Also known as ‘Paddy Carey’s Fortune’, ‘Paddy Keary’,
and ‘Paddy Carey’s’, the song was composed for the
theatre in the late 18th century and popular for the
next 100 years. It still has cachet as a dance tune. The
Lester Levy Sheet Music Collection has an undated set of
the song, published by C. Taws, Philadelphia, entitled
"Paddy Carey's Fortune or Irish Promotion, A
favourite Comic Song." Words in that publication are
credited to a “Mr. Cherry,” with music by “J. Whitaker.”
The Mr. Cherry probably refers to and Irish actor named
Andrew Cherry, who was popular on the London stage of
the late 18th-early 19th centuries. Cherry was also a
playwright and penned the words to the song “Bay of
Biscay.” The melody entered tradition early: a version
is contained in the 1780 music manuscript of Scottish
musician John Fife (a microfilm copy of which is in the
National Library of Canada). A broadside version of the
ballad begins:
‘Twas at the town of neat Clogheen,
That Sergeant Snap met Paddy Carey;
A cleaner boy was never seen,
Brisk as a bee, light as a fairy.
His brawny shoulders four foot square,
His cheeks like thumping red potatoes;
His legs would make a chairman stare,
And Pat was love by all the ladies:
Old and young, grave and sad,
Deaf and dumb, dull and mad,
Waddling, twadling, limping, squinting,
Light, brisk and airy.
The tune is sometimes paired in a medley with “Morgan
Rattler” in southern England sessions.
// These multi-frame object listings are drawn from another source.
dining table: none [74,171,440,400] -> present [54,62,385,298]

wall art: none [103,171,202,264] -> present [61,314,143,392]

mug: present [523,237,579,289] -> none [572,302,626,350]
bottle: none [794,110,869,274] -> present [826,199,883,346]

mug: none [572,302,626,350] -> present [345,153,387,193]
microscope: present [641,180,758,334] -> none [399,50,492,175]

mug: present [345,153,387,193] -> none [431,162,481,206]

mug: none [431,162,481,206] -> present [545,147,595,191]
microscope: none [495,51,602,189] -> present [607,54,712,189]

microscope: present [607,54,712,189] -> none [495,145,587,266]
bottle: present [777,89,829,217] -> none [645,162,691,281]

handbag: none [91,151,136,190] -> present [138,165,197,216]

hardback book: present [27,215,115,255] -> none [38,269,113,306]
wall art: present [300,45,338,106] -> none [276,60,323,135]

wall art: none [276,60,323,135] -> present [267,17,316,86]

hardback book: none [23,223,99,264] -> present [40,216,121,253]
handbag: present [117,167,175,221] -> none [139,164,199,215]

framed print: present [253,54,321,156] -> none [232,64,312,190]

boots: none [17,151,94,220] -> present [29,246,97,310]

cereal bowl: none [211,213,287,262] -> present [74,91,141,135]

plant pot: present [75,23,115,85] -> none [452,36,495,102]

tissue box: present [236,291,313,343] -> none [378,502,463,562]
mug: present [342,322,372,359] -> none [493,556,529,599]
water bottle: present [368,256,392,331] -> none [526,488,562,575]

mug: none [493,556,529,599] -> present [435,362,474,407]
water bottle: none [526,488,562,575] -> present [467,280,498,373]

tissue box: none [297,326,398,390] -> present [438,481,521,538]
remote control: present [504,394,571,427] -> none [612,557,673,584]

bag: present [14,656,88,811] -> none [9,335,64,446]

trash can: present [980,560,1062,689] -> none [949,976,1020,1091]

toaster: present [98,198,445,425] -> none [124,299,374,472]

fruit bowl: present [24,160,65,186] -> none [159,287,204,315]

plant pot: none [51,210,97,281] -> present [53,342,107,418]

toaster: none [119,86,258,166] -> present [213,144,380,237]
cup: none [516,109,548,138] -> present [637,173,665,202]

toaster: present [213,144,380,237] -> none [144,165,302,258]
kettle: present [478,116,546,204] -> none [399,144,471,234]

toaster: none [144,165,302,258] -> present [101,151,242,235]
One of the oddest
appearances of the tune is on the barrel organ from the
polar expedition of Admiral Parry of 1819. In place of a
ship’s fiddler (common in those days), Parry introduced
a barrel organ on board ship to provide entertainment
and a vehicle to which the men could exercise (i.e. by
dancing). “Paddy Carey” was one of eight tunes on barrel
no. 5, unidentified on the recording.